- No Ordinary Man: A Life of George Carman by Dominic Carman
Hodder, 331 pp, £18.99, January 2002, ISBN 0 340 82098 5
George Carman QC, the best known British advocate of his time, died of cancer on 2 January last year. Shortly afterwards, the Daily Telegraph published an obituary which listed the famous criminal and libel cases he had won, and examined his ferocious court-room reputation before concluding: ‘Away from work, Carman was a reasonably enthusiastic guest on the party circuit, but essentially lived a quiet life.’
Perhaps the terror evoked in the press by the mere mention of Carman’s name had led the Telegraph to forget that the dead can’t sue for libel, because as anyone who has frequented the pubs and wine bars around the Temple would confirm, George Carman did not lead a quiet life. In the 1980s and 1990s it was usual to find him on several nights of the week in Daly’s, a wine bar near the Inns of Court, drinking heavily, flirting and holding forth to whoever would listen, as he had in the two decades before that in the after-hours drinking clubs of Manchester, where he began his career.
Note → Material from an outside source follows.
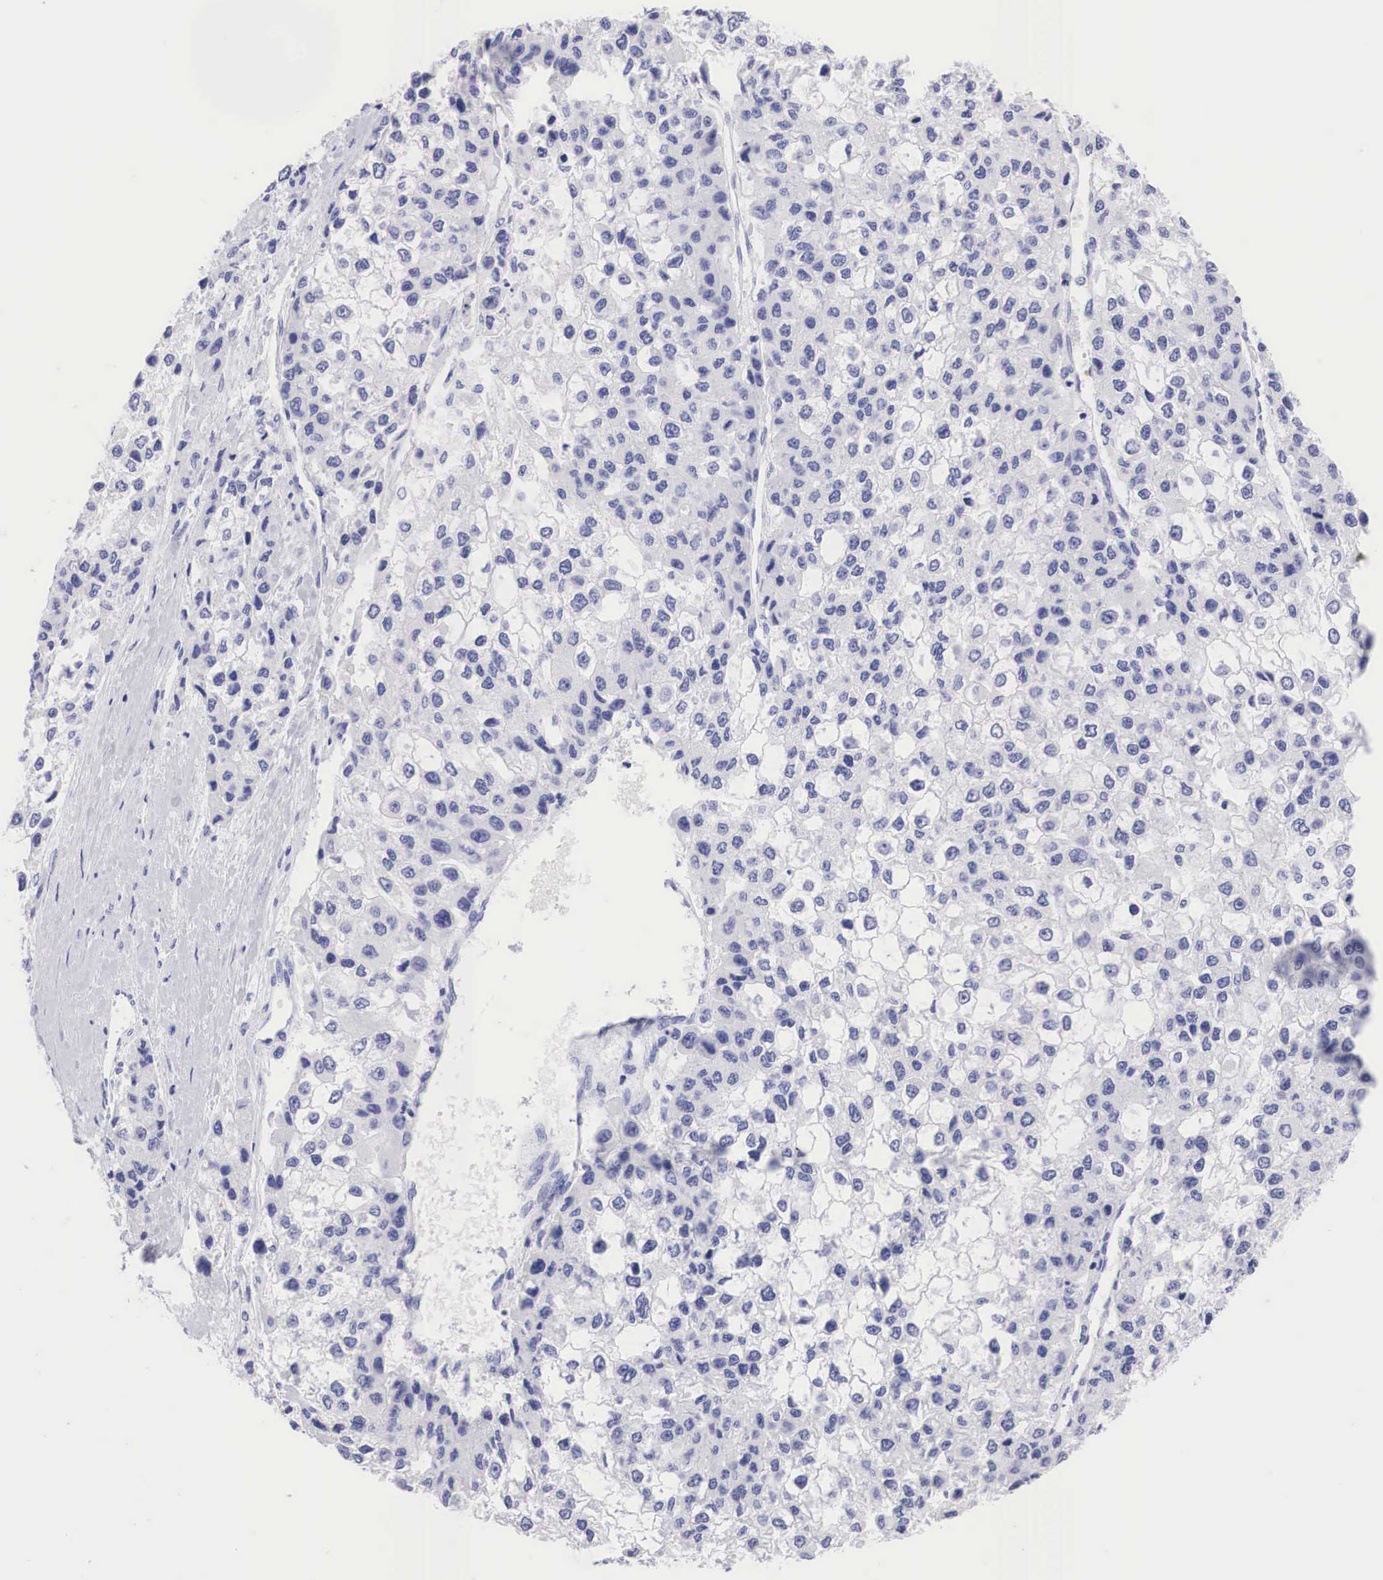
{"staining": {"intensity": "negative", "quantity": "none", "location": "none"}, "tissue": "liver cancer", "cell_type": "Tumor cells", "image_type": "cancer", "snomed": [{"axis": "morphology", "description": "Carcinoma, Hepatocellular, NOS"}, {"axis": "topography", "description": "Liver"}], "caption": "Hepatocellular carcinoma (liver) was stained to show a protein in brown. There is no significant positivity in tumor cells.", "gene": "TYR", "patient": {"sex": "female", "age": 66}}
He was never short of listeners, there being no audience like one made up of junior members of the Bar, ever sycophantic in their quest for advancement.
Though the Telegraph may have been seeking to protect the innocence of its readers, there is nothing unusual in an ageing QC using his money and position to gain young admirers; nor about a gap between perceptions of the public and the private man. Yet, despite the excesses to which some barristers are prone, it is almost unknown for them to become notorious for their bacchanalian lifestyles.
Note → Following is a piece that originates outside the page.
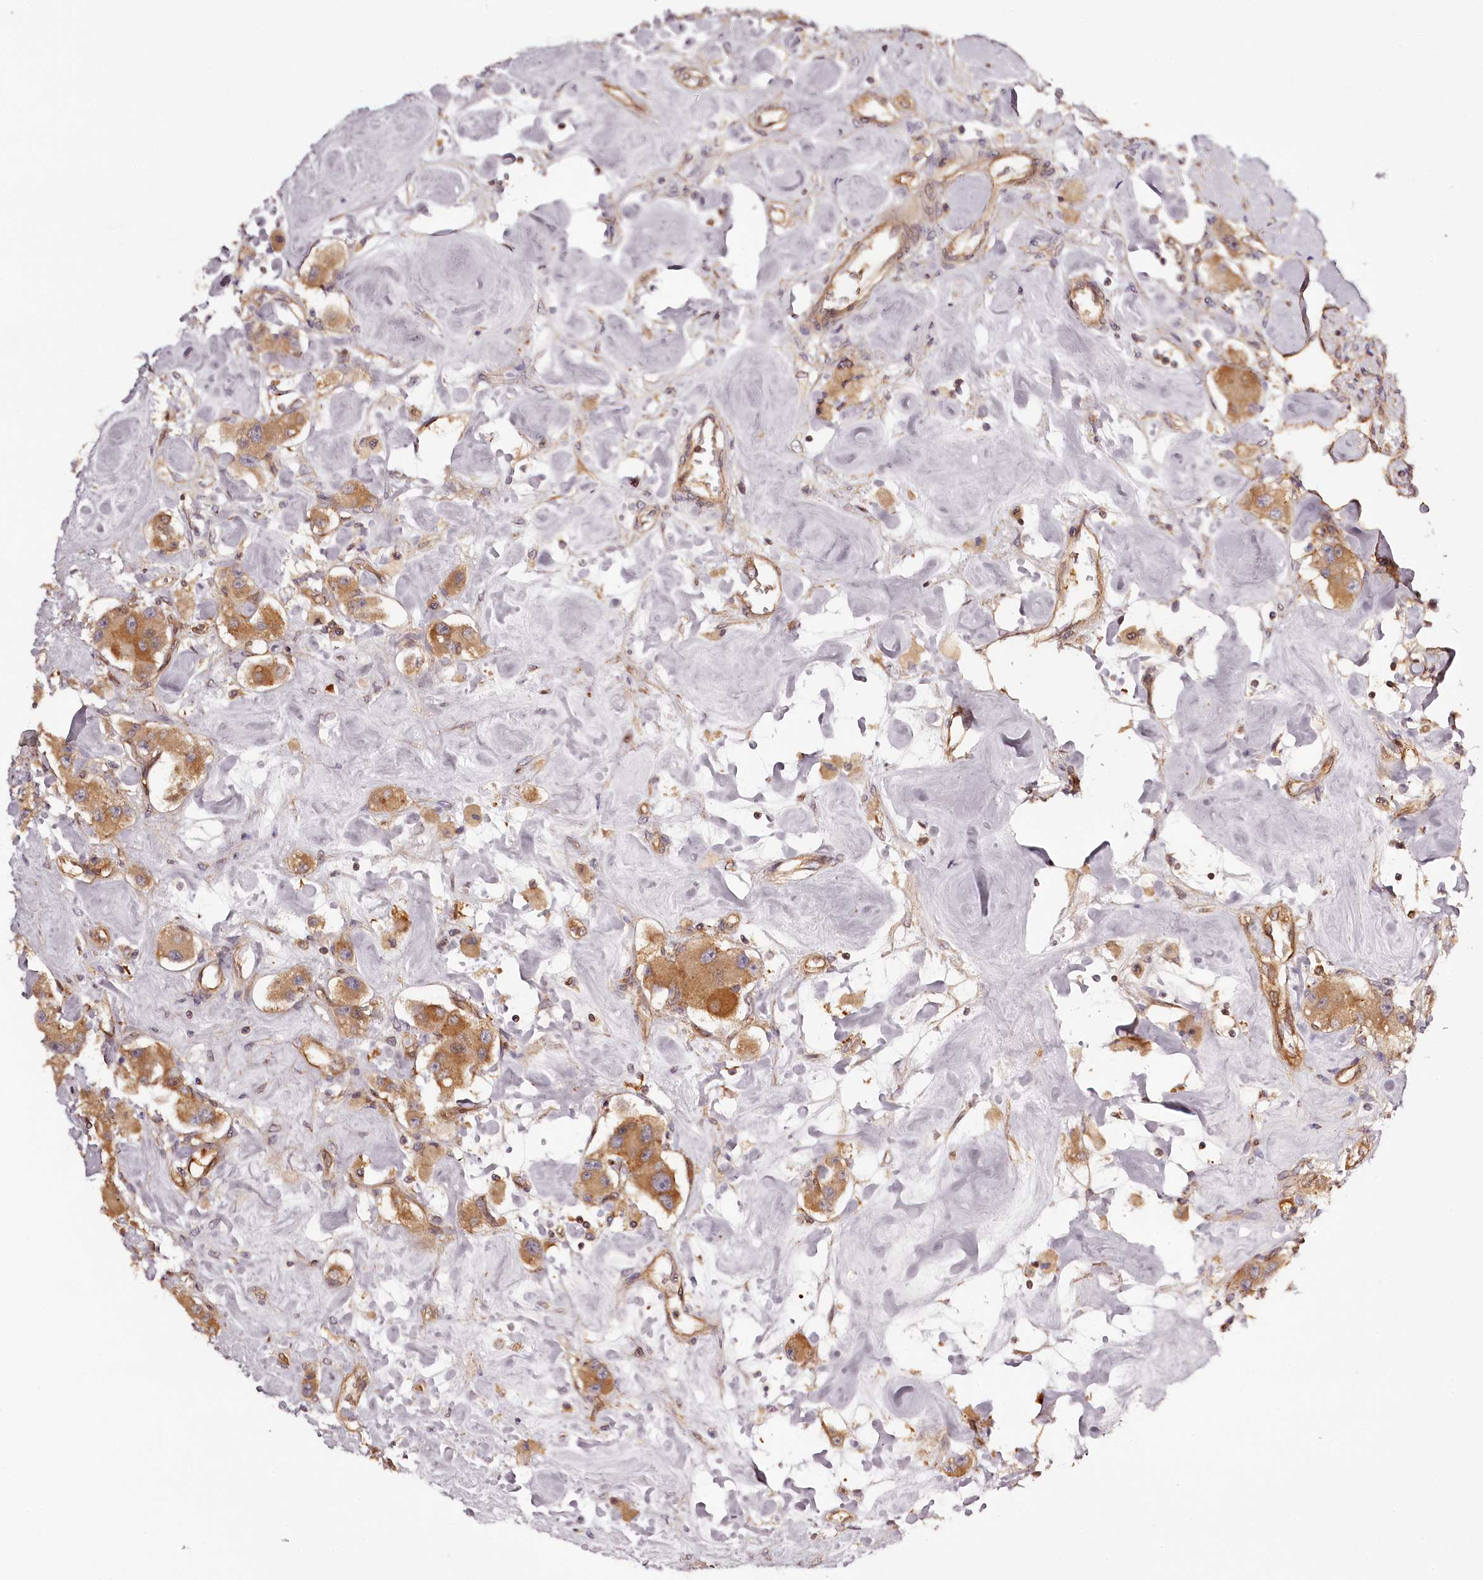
{"staining": {"intensity": "moderate", "quantity": ">75%", "location": "cytoplasmic/membranous"}, "tissue": "carcinoid", "cell_type": "Tumor cells", "image_type": "cancer", "snomed": [{"axis": "morphology", "description": "Carcinoid, malignant, NOS"}, {"axis": "topography", "description": "Pancreas"}], "caption": "Immunohistochemistry (IHC) histopathology image of malignant carcinoid stained for a protein (brown), which shows medium levels of moderate cytoplasmic/membranous expression in approximately >75% of tumor cells.", "gene": "TARS1", "patient": {"sex": "male", "age": 41}}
So why is it that George Carman’s private exploits now threaten to overshadow his achievements in the courtroom? Because he had a son who was waiting until he died to get his own back. Carman’s motto was ‘never trust anyone’ and he would have done well to heed his own advice. In No Ordinary Man, Dominic Carman exposes the lawyer who took his court victims to task for their moral turpitude as an alcoholic, gambling, bisexual, wife-beating, impotent, chain-smoking monster. Where there is no available evidence to support an allegation, the son is always gamely prepared to speculate wildly, at his father’s expense.
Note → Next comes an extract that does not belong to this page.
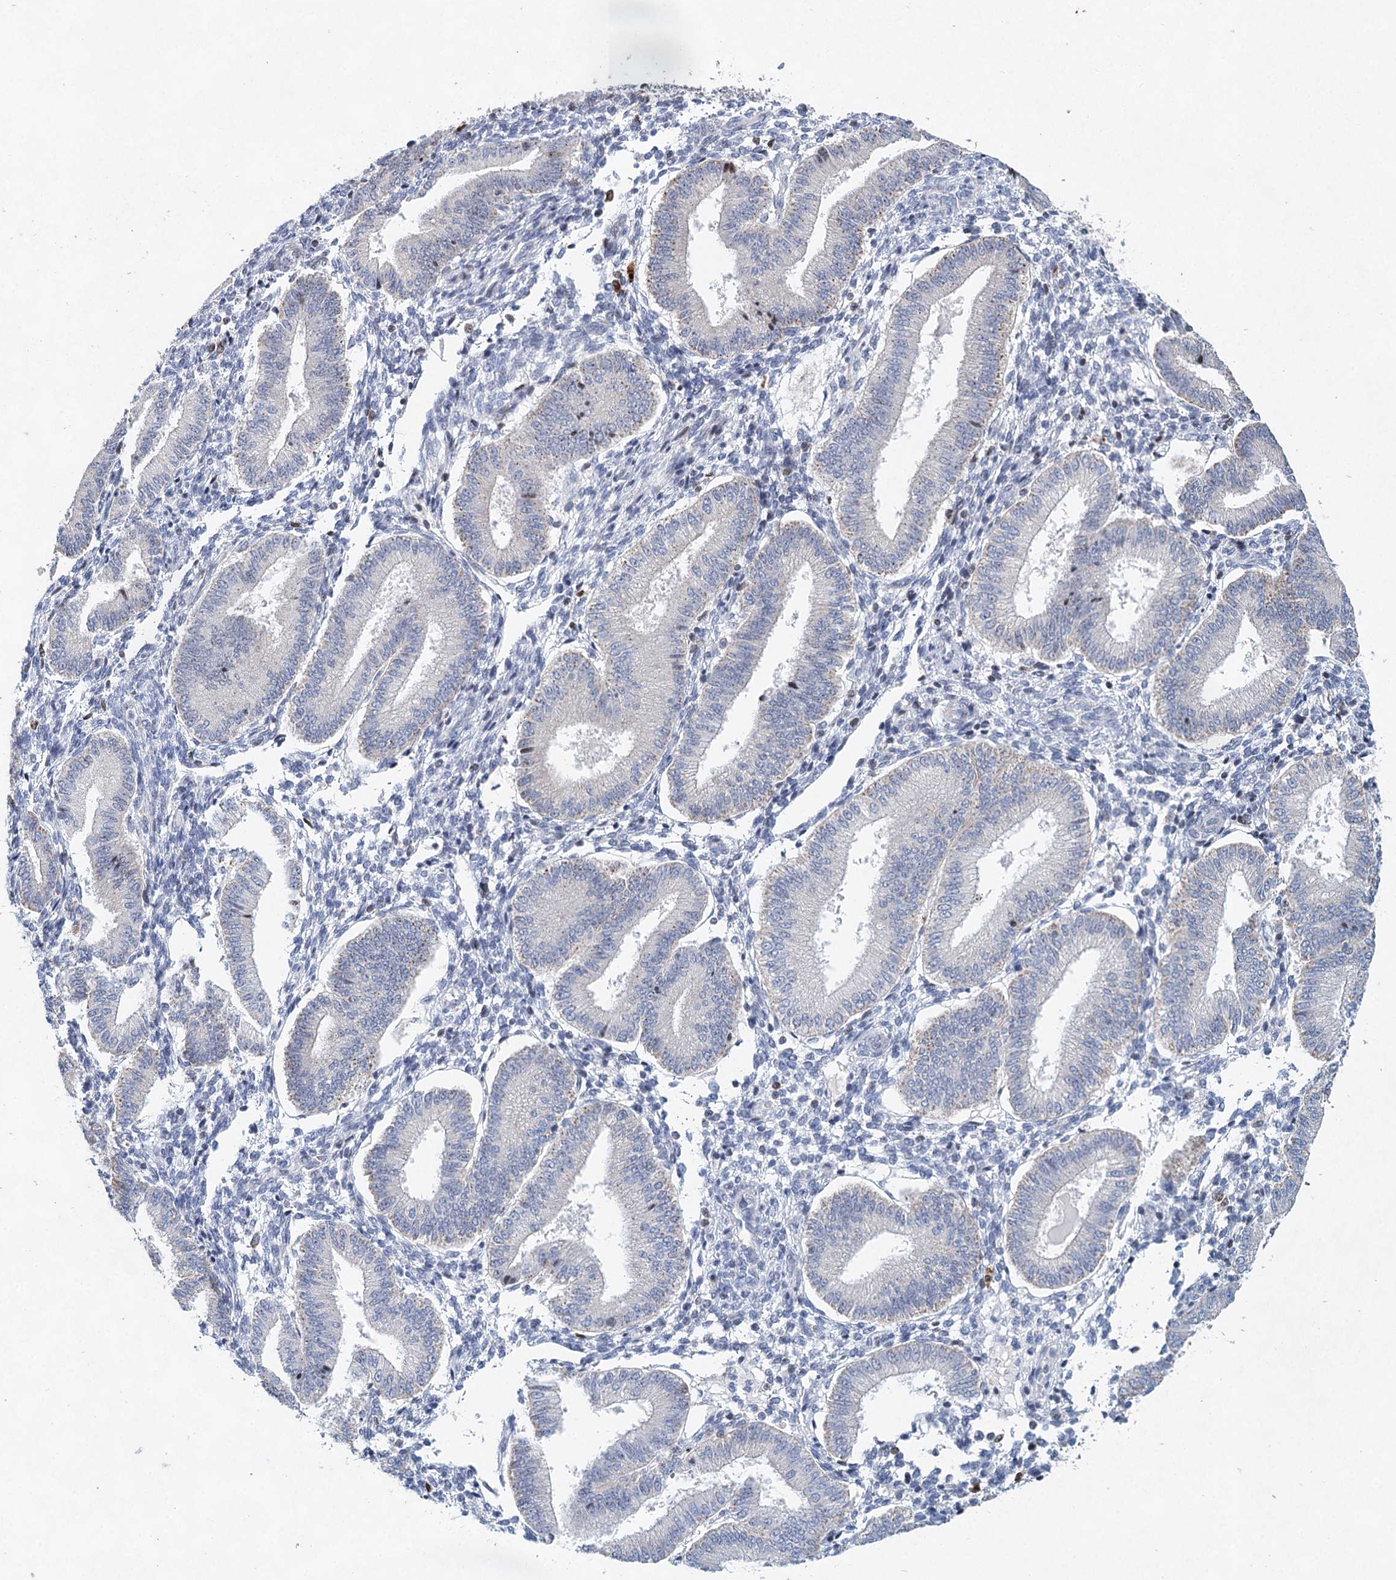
{"staining": {"intensity": "moderate", "quantity": "<25%", "location": "cytoplasmic/membranous"}, "tissue": "endometrium", "cell_type": "Cells in endometrial stroma", "image_type": "normal", "snomed": [{"axis": "morphology", "description": "Normal tissue, NOS"}, {"axis": "topography", "description": "Endometrium"}], "caption": "Endometrium stained for a protein (brown) reveals moderate cytoplasmic/membranous positive staining in approximately <25% of cells in endometrial stroma.", "gene": "XPO6", "patient": {"sex": "female", "age": 39}}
The catalogue of Carman’s misdemeanours is so long and so heterogeneous that it’s difficult to know where to begin in describing them. It’s clear Carman junior feels this way, too, for the book is a messy hybrid of straightforward narrative, legal case history and pop psychoanalysis. The preface is representative of the confused tone of the whole, being at once contradictory, camp, Pooterish, self-pitying and vindictive. After reading its melodramatic final sentence – ‘To those who will argue that many things would have been better left unsaid, I can only comment that after a lifetime of enforced silence, there is no choice other than to tell the truth’ – one can only regret that the dying advocate entrusted the task of writing his biography to his son with the fateful words: ‘I’m not going to be able to do it. You have a go.’
George Carman was born in 1929, in Blackpool, to Albert, an auctioneer, and Evelyn, a seamstress turned dress-shop owner. Evelyn was Irish; Albert a former Black and Tan. Carman despised his father and doted on his perfectionist mother, who thought the world of him. They shared an obsession with cleanliness and most of all with success. In response to sustained pressure from Evelyn to come first in everything he did, Carman suffered, until he was in his mid-thirties, from panic attacks that caused him to black out.
At 14 he was sent to a Roman Catholic seminary to test his vocation. He received an excellent training in philosophy and, Dominic speculates, may have been sexually abused – a further instance of the attitude, at once coy and prurient, the son adopts in writing about his father’s sexuality. Carman enjoyed a number of platonic relationships with women and owned a pair of velvet trousers with an embroidered butterfly on the front (‘Something flipped and I ripped it off,’ one of his wives remarked). Worst of all, he was bisexual, a tendency which his wives collectively hold responsible for his bad behaviour and which Dominic tackles with the finesse of the National Theatre of Brent: ‘He was indeed, as his first teenage girlfriend Mary Williamson said, “a man of many secrets”.’